Across Scandinavia, pension funds have invested heavily in their local transmission and distribution companies as they provide steady, low-risk returns. “There’s good predictability and visibility of where cash flows are coming from, and there’s obviously a need for investment and a good setup for how that gets remunerated,” says KLP investment analyst Eric Nasby. To get more pension money into developing countries’ transmission projects, Mr Nasby says it is important to have partners like Renew and the backing of a development finance organisation. “We need the comfort of Norfund and knowing the local developers,” he says. “We couldn’t do this on our own.”

Mr Davis hopes more countries will allow privately funded transmission expansions and says Norfund hopes to do more projects in India. “We would do it in Africa too, if the opportunity arose,” he adds.

Final frontier

In Africa, efforts are underway to do exactly that. In a continent where less than half the population has access to electricity, grid upgrades are driven more by the need to bring people online than by the green transition. But the investment challenges remain the same and are compounded by the majority of grid operators being lossmaking. 

Africa’s utilities, which are overwhelmingly state-owned, struggle to get regulatory signoff on their investment plans due to either the population’s inability to pay or political pressure from governments, says Mr Hodson. It means tariffs are often kept below the cost of supply, leaving utilities to absorb the deficit. This has deterred private capital and left grid operators relying on government budgets — which face competing demands — and multilateral funding.

Since its launch four years ago, Gridworks has worked with African governments to create bankable project models to get private capital into the continent’s grids. Its pilot project, announced last year, sees Gridworks finance and develop a $90m upgrade of four substations on Uganda’s grid, which will help absorb electricity from new hydropower projects. Mr Hodson is discussing similar projects with “half a dozen” other governments across eastern and southern Africa. 

One way foreign investors have funded African transmission is by connecting their generation projects to the national grid. France’s EDF has partnered with the International Finance Corporation and Cameroon’s government to develop the €1.2bn Nachtigal hydroelectric project, which includes a 50km power line connecting the 420MW plant to the national grid. “EDF has expertise in substations and transmission lines, and is therefore ready to make this expertise available to projects if this is requested,” says an EDF spokesperson, who adds that it can be an opportunity to derisk investment.  
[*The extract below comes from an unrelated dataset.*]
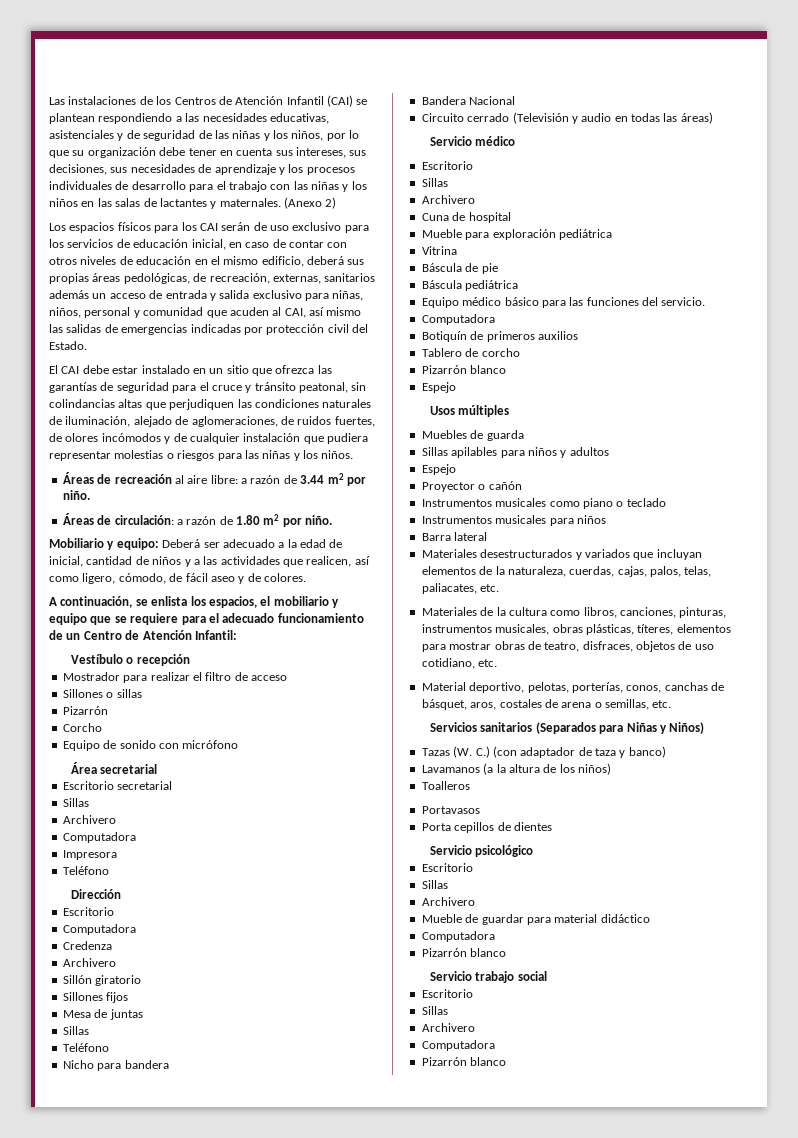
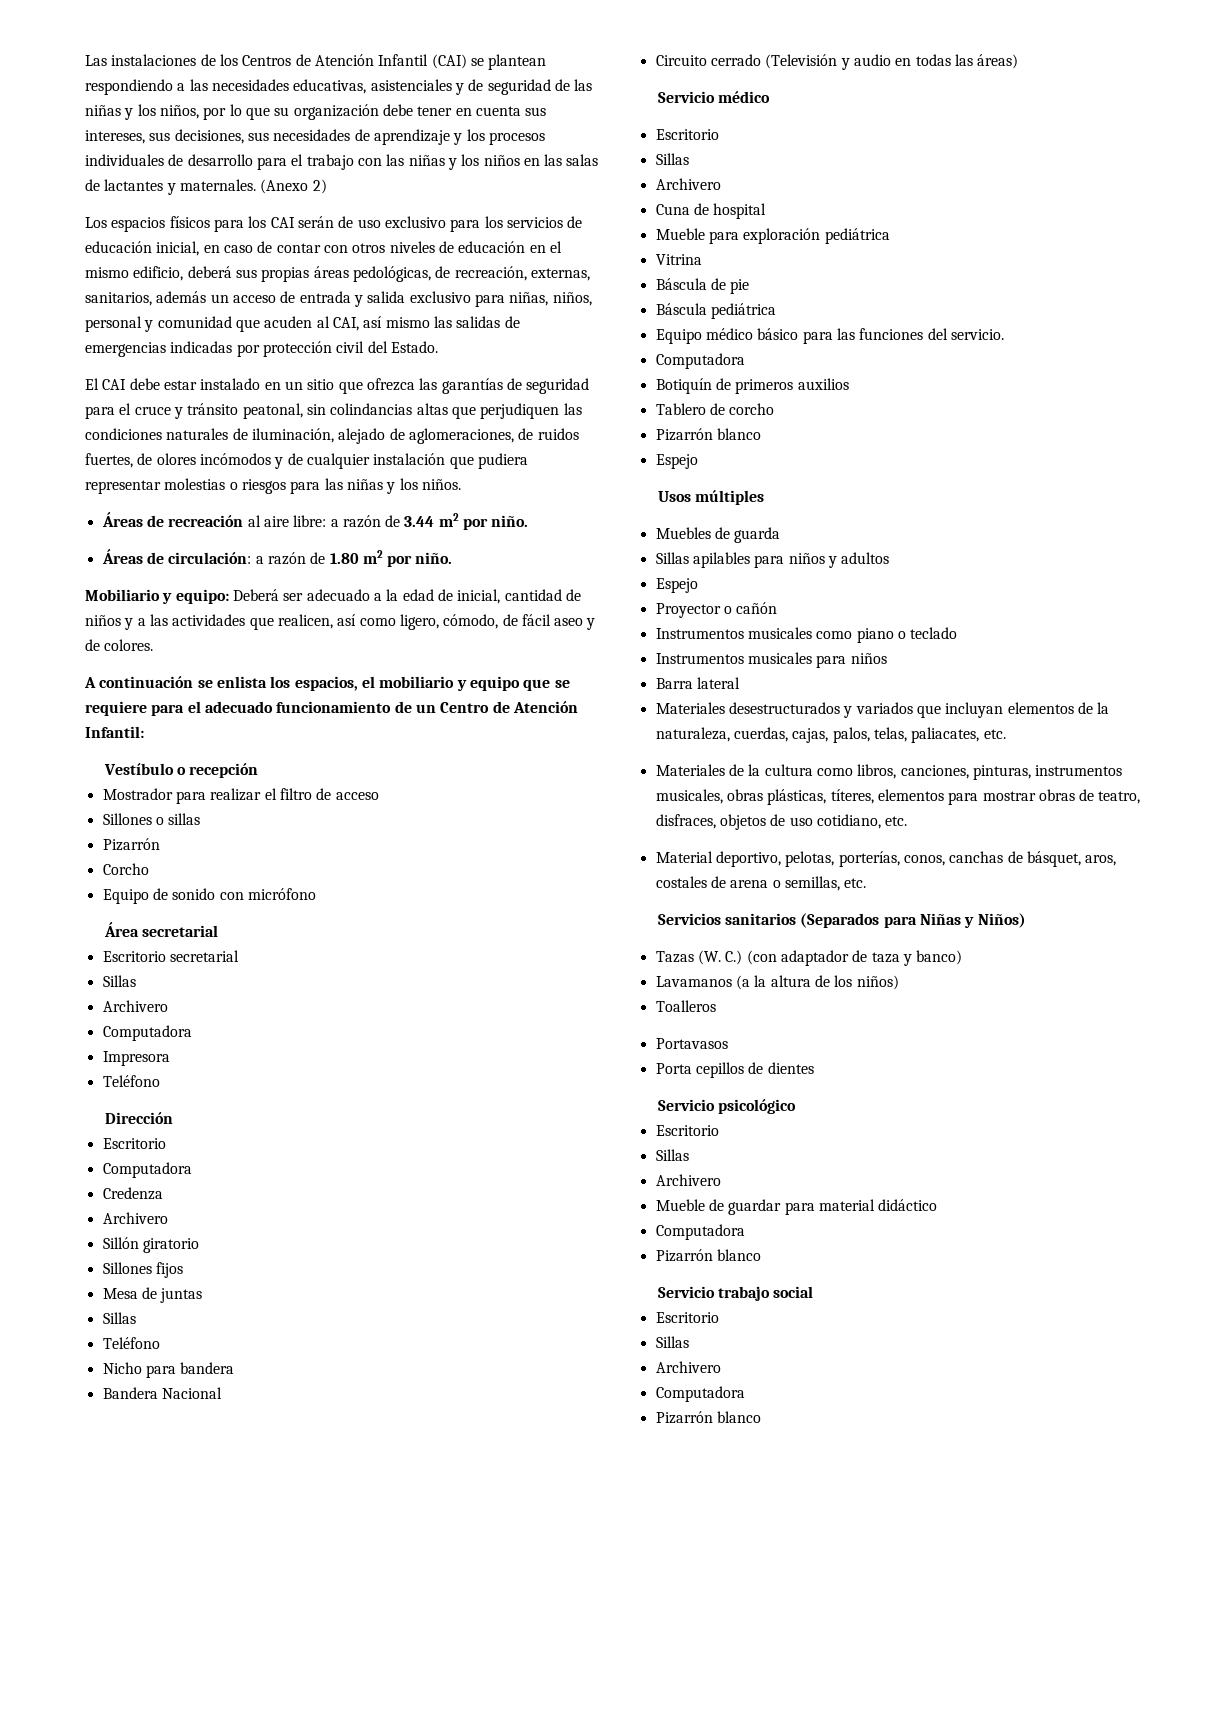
[324,273,376,282] sanitarios -> [85,292,152,306] sanitarios,
[60,596,133,608] continuación, -> [99,676,194,688] continuación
However, this arrangement is not guaranteed to succeed, even in developed markets. In 2020, EDP Renewables cancelled a 100MW wind project in the US after the grid operator requested it do $80m worth of upgrades to connect to the network. This was eight times higher than EDP expected and was at risk of increasing further, a spokesperson tells fDi

While renewable power generators will not always be willing to pay for grid extensions, experimentation like this is needed to reach net zero by 2050. Without new ideas, EVs will not be able to charge and wind power will be wasted. Without transmission, there will be no transition.

This article first appeared in the April/May 2023 print edition of fDi Intelligence.